▸ Input for this task
*** Block opens ***
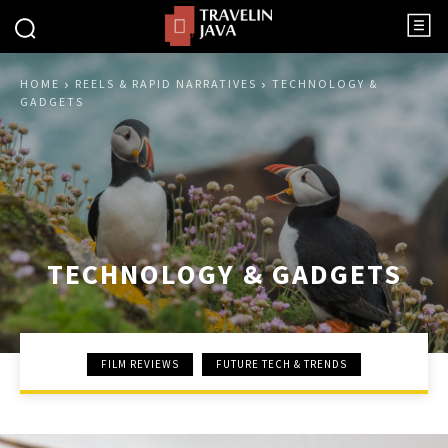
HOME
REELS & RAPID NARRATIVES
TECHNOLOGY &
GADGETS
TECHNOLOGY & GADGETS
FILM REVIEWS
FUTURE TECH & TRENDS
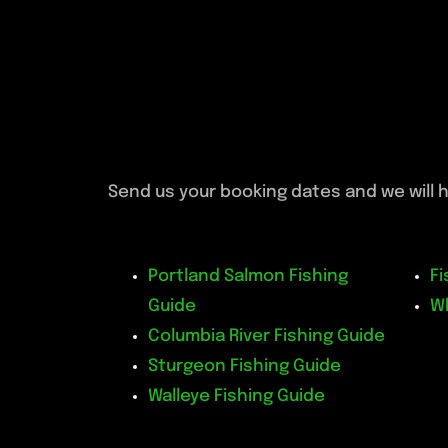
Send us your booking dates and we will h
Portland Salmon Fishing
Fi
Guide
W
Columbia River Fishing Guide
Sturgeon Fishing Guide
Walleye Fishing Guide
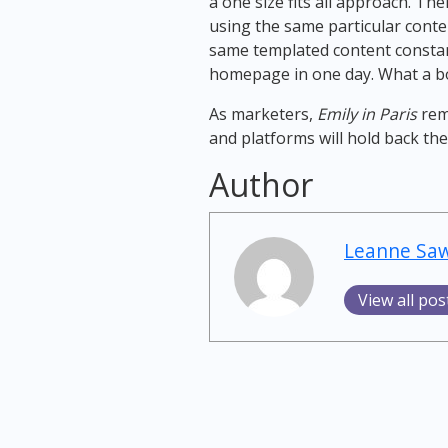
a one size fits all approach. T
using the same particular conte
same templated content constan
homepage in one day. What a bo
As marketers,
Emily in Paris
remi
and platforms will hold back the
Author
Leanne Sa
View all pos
*** Block closes ***
▸ Requirement
Pictures stay out; output the lines from the top of the listing above through the line containing "Sturgeon Fishing Guide", exactly as they stand.

▸ Solution to this exercise
HOME
REELS & RAPID NARRATIVES
TECHNOLOGY &
GADGETS
TECHNOLOGY & GADGETS
FILM REVIEWS
FUTURE TECH & TRENDS
Send us your booking dates and we will h
Portland Salmon Fishing
Fi
Guide
W
Columbia River Fishing Guide
Sturgeon Fishing Guide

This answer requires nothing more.